I think I am the only one that misses it. :)
Happy Birthday Destructo!!!!!!

Saturday, February 5, 2011

Happy 7 Spitfire!

Even Partners in Crime have to Sleep

Spitfire, it seems that each day your vocabulary arsenal grows, promoting gray across your parent's collective heads. It's true: we have now turned to a rusty version of pig Latin to communicate secret adult thoughts like, "did you stop by the liquor store today?" or "please tell me school is not canceled again."
Happy (late) 7th birthday to you, Spitfire! You are a mere pink blur on the horizon, now that you have learned to ride your bike, and, sadly, we may never truly catch up with you again.
Be aware, that Dart Guy is is fully prepared to use all your 7-year-old nuances when your first date shows up at the door (especially the one where you showed us how you learned to flare your nostrils).
Never mind that you pulled a gray hair from my head thinking i had splattered white paint through it, I will still be the first one to look when you have a new trick ( like flaring your nostrils).
I absolutely love that you want to live next door to us when you grow up, but you should know that I may hold you to that.
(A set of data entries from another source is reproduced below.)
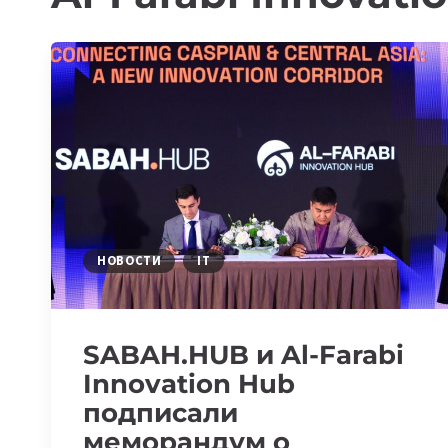
НОВОСТИ
IT
SABAH.HUB и Al-Farabi
Innovation Hub
подписали
меморандум о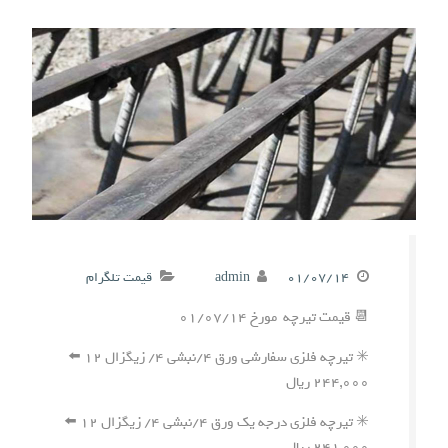
۰۱/۰۷/۱۴
admin
قیمت تلگرام
📆 قیمت تیرچه مورخ ۰۱/۰۷/۱۴
✳️ تیرچه فلزی سفارشی ورق ۴/نبشی ۴/ زیگزال ۱۲ ⬅️
۲۴۴,۰۰۰ ریال
✳️ تیرچه فلزی درجه یک ورق ۴/نبشی ۴/ زیگزال ۱۲ ⬅️
۲۴۱,۰۰۰ ریال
I hold the Heavy Metal Band video in my hot little hands as any good extortionist would. We love you, Spitfire!

Sunday, June 27, 2010

Praying to the Pacifier gods

You ever see that shirt with the funny chocolate quote? Drop the chocolate and noboby gets hurt? Destructo feels exactly that way about his pacifier, affectionately named Me Me, in our household. Today I do my best imitation of June Cleaver, taking Destructo in my arms and tenderly and patiently telling him we need to get rid of the Me Me. It's time--he's three years old now.
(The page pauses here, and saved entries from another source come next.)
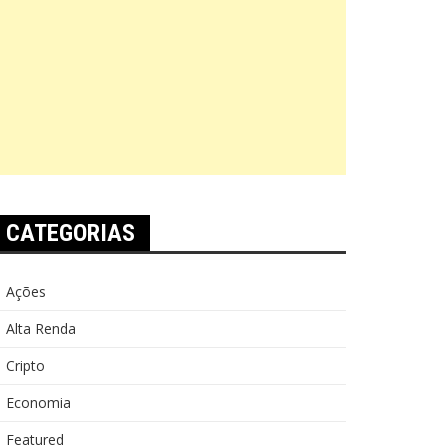
CATEGORIAS
Ações
Alta Renda
Cripto
Economia
Featured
"I will get you something to replace it," I say softly, with heavily, practiced sincerity. "Anything. What would you like me to get?"

He looks at me with Big, Sad, Brown eyes. "A Me Me," he says forlornly.

You know the eyes, the ones that melt ice in the Antartica. The very ones that keep you up at night, hoping they can make all the right decisions, every day in life, all the way up to a stay in the White House. Those brown eyes are lethal. Utlimately, I cave and give him the me me, because I am really not sure who is more saddened by the thought of life with no pacifier--Destructo or his mom and dad.

Saturday, June 26, 2010

'ode to a Grizzly

The Gentle Giant--we miss you, Joe! I'll never forget our Chicago week-end when the four of us shared a hotel room at the dart tournament, and I apparently (I am foggy on this) advised you to see a doctor about your snoring! You touched many lives, not the least of which was Dart Guy's. He will need another sounding board for when I make him crazy. We love you.